LINCOLN COUNTY, Tenn. (WAFF) - Barely more than a week into the school year, and Lincoln County Schools is already running into some trouble. According to the Director of LCS, Dr. Bill Heath, more than 70 students and 16 staff members are in quarantine.
This all stems from four COVID-19 positive people within the school district, two staff members and two students.
On Friday, Heath announced one student and one staff member tested positive for COVID-19 at South Lincoln Elementary. Then on Saturday, Heath announced one student and one staff member tested positive for COVID-19 at Flintville Elementary.
Now, Heath said 11 staff members at Flintville Elementary are in quarantine, along with five staff members at South Lincoln Elementary.
“It’s been sort of a roller coaster ride this week, we knew there were things we didn’t know as we started this because we were one of the first to actually start back,” Heath said.
On Monday morning, Heath said the biggest problem they had was making sure they actually had enough adults in Flintville Elementary for it to be operational. He said the 11 faculty members in quarantine is about 25% of the overall staff for the school.
Heath is also starting to notice the effect the pandemic is having on the students.
“Our children, especially in the middle and lower grades, are scared,” he said “They’re not sure what’s going on. In the past, when a classmate had the sniffles or a cough and they went to the nurse and usually 30 minutes later they were coming back, but now they’re not coming back for 14 days, so they’re scared.”
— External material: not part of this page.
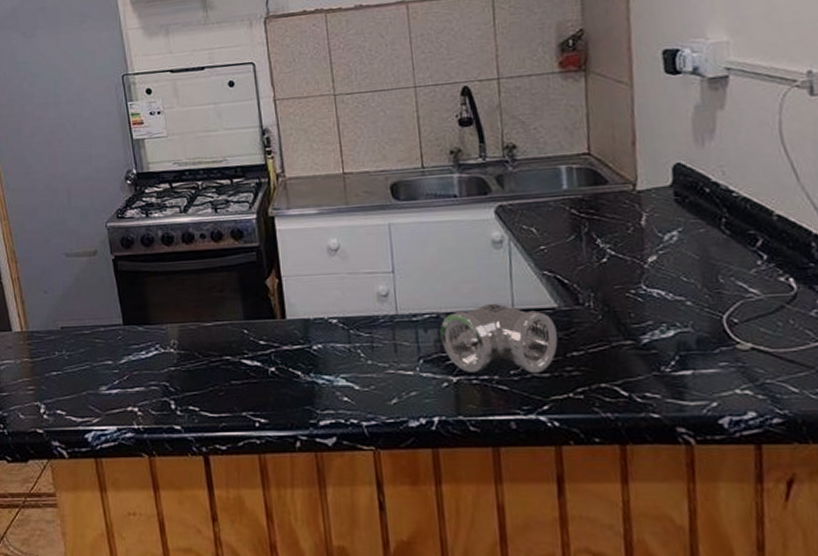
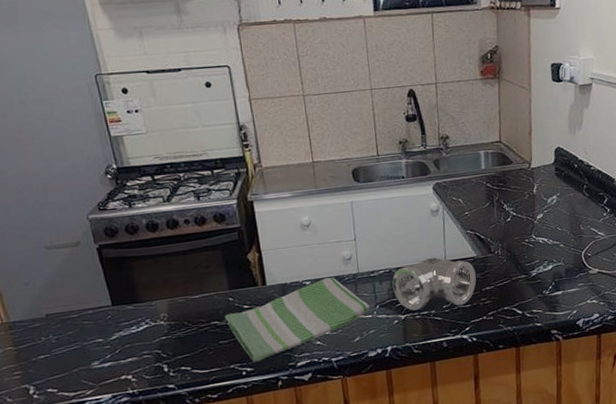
dish towel: none [238,316,411,414] -> present [224,277,370,363]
Heath said going forward, teachers and counselors will work on having open conversations with students about what is happening around them.
It’s worth mentioning, students are only encouraged, not required, to wear masks at Lincoln County Schools. Heath said their local government is not issuing a mask order so they decided to do the same.
In Lincoln County Schools back to school plan, level 2 is where masks become mandatory. For that to happen, Heath said one-half of one percent of the population of Lincoln County has to have an active COVID-19 case.
Heath said that means there need to be 173 active cases, as of Monday, there were 144. According to the plan, if the number of active cases in the county got up to 343, the school system would then close.
Heath did say he thinks more and more conversations about mandating masks at certain points throughout the school day, like during high school passing period, will be happening very soon. When students decide whether or not to wear a mask, he hopes they think about what could happen if the virus spreads.
“If one case happens here and the quarantine spreads the way it has at other schools, this enjoyment and excitement that you have about returning to school and seeing your friends could disappear as quickly as we were able to start it a week ago,” he said.
In the event the quarantine does spread at more schools and more positive cases are discovered, Heath said they are working on a hybrid or completely virtual learning plan. If that does happen, he said parents can anticipate a three day buffer to allow teachers to prepare.
Going forward, Heath said they plan to take things one day at a time, which can be difficult for educators.
“We can’t anticipate the unknown right now,” he said. “Educators, we’re so used to planning and we always plan two, three, four five steps ahead. And this is a situation, with COVID-19, where we really can’t see beyond the next day.”
For parents who may feel uncomfortable with in-person learning, Heath said they can switch to virtual learning whenever they want, but can’t switch back to in-person until the 9 week grading period is over.